(Beginning of Information provided)

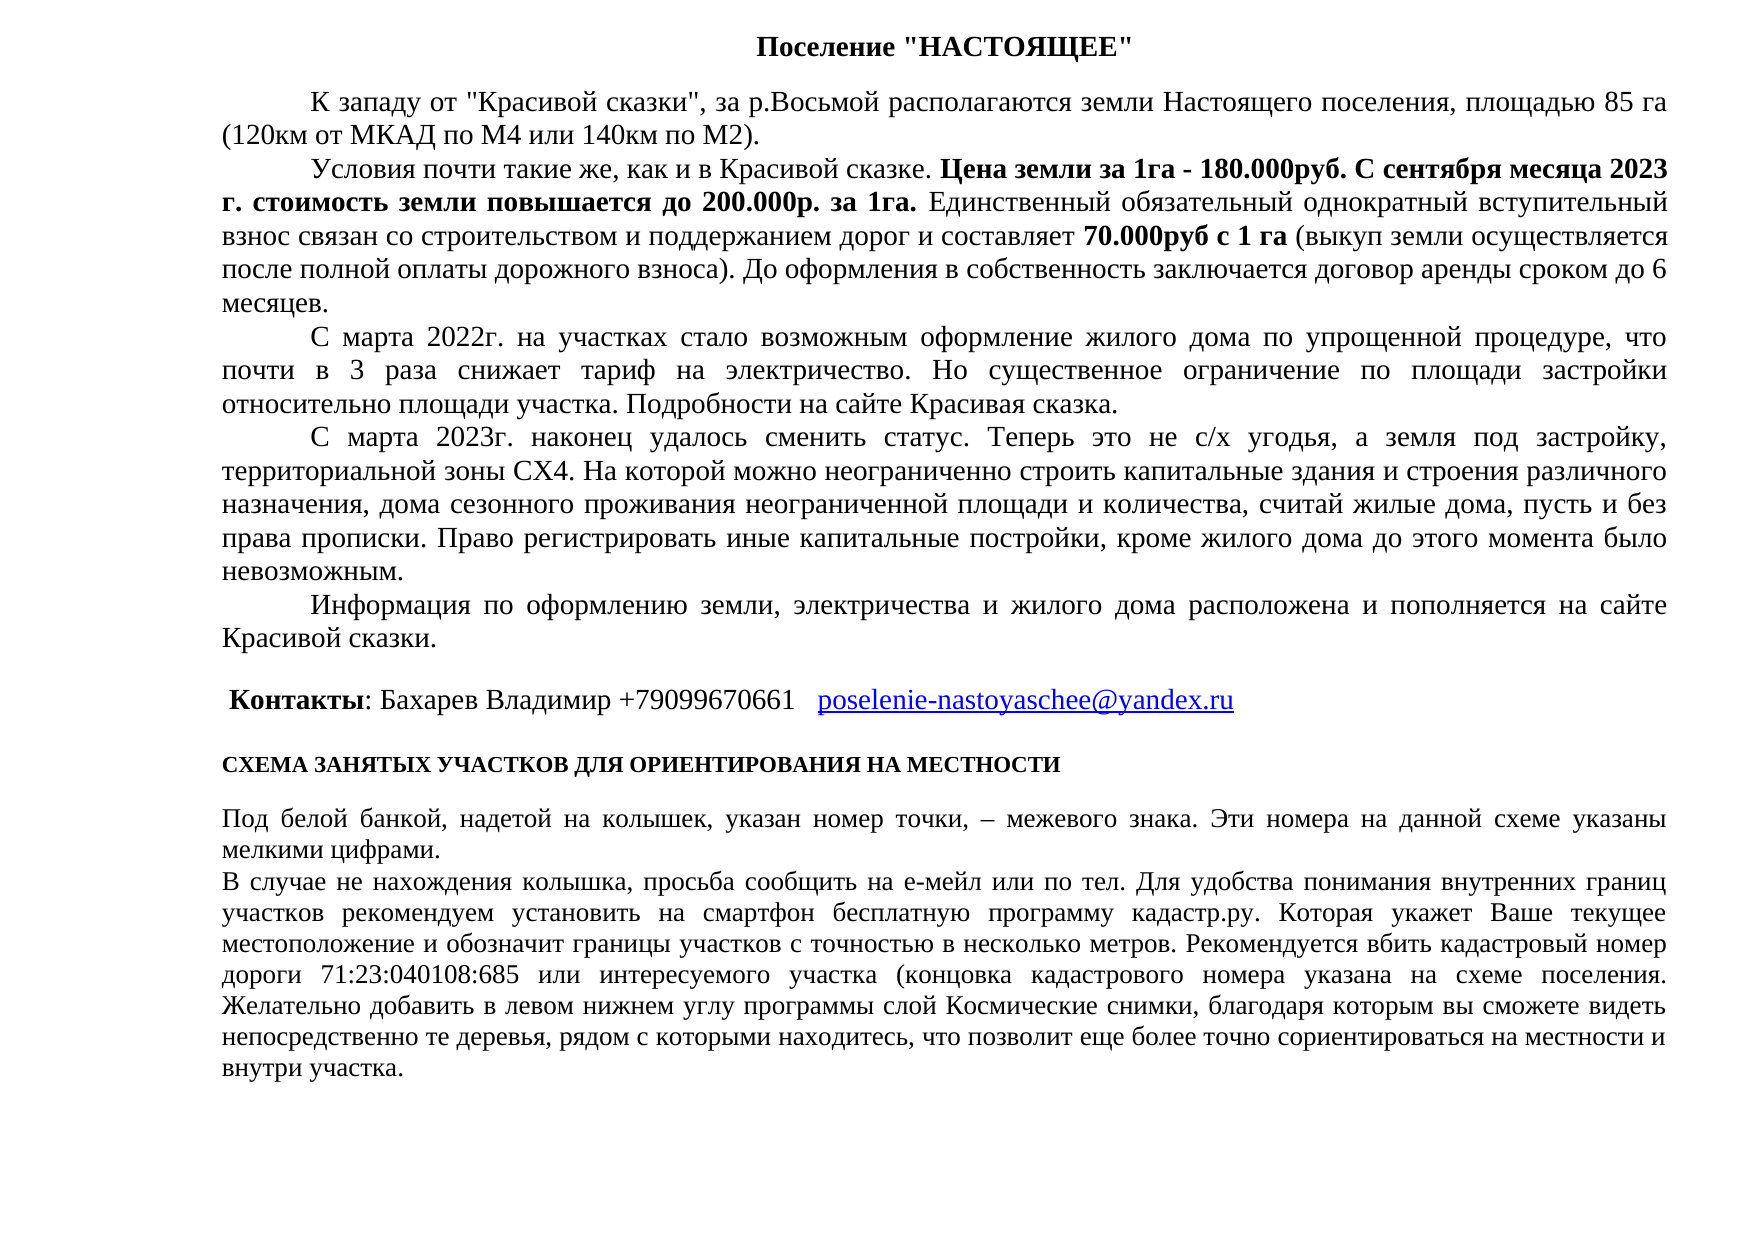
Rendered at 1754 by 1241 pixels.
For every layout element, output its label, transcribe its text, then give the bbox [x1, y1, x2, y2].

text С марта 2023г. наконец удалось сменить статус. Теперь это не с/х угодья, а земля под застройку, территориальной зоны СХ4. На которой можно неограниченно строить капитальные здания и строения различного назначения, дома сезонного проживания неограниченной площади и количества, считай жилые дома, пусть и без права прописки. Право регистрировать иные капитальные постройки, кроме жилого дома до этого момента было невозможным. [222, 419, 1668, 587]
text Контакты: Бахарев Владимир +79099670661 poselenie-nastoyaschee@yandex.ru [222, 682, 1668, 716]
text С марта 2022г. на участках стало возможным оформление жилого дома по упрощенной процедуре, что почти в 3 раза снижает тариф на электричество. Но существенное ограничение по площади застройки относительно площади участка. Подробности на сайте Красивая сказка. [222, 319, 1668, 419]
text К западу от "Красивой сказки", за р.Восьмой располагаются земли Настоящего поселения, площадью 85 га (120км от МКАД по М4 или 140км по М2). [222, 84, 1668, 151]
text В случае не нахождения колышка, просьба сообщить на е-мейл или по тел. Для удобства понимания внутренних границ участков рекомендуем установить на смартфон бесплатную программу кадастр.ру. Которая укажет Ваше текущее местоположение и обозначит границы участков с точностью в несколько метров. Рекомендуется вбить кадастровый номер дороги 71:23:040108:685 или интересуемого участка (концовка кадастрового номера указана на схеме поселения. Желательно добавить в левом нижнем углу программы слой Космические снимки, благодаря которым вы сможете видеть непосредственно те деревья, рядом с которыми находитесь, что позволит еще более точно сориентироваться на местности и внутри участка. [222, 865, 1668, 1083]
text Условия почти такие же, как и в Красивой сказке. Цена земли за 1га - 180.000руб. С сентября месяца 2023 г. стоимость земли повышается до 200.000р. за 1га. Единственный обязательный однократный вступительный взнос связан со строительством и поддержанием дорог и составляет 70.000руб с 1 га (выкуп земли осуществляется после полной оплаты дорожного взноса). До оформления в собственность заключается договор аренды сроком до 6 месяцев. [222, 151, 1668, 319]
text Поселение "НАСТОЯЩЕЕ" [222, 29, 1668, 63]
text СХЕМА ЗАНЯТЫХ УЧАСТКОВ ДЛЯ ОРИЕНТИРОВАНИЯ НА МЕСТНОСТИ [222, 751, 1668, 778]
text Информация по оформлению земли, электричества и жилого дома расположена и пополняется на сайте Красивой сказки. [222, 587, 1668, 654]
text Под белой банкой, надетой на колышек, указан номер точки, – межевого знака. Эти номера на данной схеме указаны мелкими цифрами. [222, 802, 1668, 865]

(End of Information provided)

**Your instructions:** What is the number of lines above that contain "сказки"? Reply with that number only.

**Exercise response:** 2